I would deeply recommend getting some sort of bike mirror to see traffic behind you, goes on sunglasses, seeing them is the easiest way to avoid them. The lights and flags are good if boaters are paying attention, but if you do by chance see some boat hauling ass coming down your way, raise your paddle, you don't really need the paddle to work that much since we on a Hobie forum, I would put some treatment on it, color the stock hobie ones or put some reflective sticker on it. Works pretty darn well.
Thanks for the insight from a power boaters perspective. I suspect you are right about the "set it and forget it" mentality that GPS and autopilot have brought us. In hindsight, there was a USCG navigational buoy within 1/4 mile of my mishap. The captains probably used that as a waypoint to their destination, which is why 2 near misses occurred in the same area. I will avoid such buoys in the future.

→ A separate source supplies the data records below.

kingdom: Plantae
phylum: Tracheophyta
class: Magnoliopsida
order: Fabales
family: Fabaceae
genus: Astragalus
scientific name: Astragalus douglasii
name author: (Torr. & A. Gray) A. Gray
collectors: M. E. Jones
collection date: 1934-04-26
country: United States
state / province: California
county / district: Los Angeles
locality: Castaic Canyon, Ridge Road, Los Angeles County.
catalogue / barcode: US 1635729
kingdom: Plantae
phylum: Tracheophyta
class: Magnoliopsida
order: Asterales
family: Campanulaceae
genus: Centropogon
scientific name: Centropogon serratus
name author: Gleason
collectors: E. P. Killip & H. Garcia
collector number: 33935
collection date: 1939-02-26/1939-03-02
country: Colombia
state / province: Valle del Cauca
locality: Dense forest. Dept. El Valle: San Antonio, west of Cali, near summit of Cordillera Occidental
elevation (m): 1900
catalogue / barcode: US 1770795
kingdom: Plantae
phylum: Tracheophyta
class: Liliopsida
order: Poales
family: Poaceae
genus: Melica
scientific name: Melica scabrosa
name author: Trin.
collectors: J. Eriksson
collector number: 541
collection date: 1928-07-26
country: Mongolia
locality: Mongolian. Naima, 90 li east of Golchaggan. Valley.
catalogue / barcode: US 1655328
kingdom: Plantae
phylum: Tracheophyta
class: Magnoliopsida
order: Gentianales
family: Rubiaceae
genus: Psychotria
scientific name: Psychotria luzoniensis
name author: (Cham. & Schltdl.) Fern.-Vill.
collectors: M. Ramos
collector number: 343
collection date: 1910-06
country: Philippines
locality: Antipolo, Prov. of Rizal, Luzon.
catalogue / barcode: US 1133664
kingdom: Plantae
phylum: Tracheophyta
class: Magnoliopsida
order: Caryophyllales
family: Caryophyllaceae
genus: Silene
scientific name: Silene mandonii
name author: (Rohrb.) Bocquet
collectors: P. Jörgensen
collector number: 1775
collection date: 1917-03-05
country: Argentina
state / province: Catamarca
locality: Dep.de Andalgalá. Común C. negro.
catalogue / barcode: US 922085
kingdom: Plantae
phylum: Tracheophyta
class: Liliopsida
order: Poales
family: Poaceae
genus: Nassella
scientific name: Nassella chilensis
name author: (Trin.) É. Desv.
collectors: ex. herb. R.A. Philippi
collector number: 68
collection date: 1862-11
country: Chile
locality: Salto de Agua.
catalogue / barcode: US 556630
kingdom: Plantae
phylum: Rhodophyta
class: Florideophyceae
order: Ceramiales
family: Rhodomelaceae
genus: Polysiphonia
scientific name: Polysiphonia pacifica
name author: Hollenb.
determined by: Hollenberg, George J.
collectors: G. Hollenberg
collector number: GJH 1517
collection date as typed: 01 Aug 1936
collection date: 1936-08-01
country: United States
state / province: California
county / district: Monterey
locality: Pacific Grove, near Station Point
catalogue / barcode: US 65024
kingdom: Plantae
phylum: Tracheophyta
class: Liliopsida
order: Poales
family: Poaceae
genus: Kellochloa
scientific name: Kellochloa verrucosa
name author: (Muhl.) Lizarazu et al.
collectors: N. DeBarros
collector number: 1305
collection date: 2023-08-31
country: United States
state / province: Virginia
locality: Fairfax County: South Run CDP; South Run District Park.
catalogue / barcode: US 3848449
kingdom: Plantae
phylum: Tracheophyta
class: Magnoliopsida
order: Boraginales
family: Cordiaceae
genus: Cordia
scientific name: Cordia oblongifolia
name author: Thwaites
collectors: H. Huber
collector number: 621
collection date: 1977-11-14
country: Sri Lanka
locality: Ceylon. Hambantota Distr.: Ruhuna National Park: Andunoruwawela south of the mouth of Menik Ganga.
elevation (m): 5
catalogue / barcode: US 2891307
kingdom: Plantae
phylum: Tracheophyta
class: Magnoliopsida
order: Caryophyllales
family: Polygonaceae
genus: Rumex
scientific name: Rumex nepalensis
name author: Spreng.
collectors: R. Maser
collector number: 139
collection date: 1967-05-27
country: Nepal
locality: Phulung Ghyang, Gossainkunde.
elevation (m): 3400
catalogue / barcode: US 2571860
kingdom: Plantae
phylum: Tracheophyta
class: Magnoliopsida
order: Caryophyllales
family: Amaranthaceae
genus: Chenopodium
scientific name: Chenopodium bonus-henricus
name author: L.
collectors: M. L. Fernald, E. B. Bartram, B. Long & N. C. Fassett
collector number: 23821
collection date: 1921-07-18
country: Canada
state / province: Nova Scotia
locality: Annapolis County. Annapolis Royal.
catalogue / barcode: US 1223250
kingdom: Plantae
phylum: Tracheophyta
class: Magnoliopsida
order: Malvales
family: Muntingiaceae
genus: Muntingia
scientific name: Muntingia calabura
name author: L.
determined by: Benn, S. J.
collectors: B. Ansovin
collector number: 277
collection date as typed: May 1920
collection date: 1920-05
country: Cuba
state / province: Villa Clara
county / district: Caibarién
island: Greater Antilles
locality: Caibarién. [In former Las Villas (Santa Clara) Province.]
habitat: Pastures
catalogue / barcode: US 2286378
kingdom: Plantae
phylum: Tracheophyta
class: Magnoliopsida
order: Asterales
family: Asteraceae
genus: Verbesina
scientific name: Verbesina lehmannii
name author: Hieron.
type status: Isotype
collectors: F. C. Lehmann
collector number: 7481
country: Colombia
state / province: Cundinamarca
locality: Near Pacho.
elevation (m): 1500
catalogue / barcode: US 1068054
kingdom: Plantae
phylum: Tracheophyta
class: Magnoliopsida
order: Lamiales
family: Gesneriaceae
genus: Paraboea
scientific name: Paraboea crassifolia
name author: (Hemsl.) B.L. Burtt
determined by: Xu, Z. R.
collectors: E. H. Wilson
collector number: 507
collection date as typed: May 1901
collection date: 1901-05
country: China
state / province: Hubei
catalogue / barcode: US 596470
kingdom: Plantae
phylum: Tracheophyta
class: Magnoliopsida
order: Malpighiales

The reflective paddle is another good suggestion. I was waving a 7-ft red flagpole with a 1.5 sq ft red and white flag at the top and this was missed. Perhaps the modified paddle or some additional reflective material atop the flag would better catch a derelict pilot's attention.

I very much know the "deer in the headlights" feeling from these episodes, though. You don't know if they see you and changing your course will aggravate the danger, or if they don't see you and continuing on your current course is worse. In the second mishap the cruisers were coming on so fast that I decided to stay put since I would not be able to get too far in any direction before they would be upon me anyway. I was preparing to jump overboard but even then could not determine if it was safer to bail out over the port or starboard rail! Truly a helpless feeling.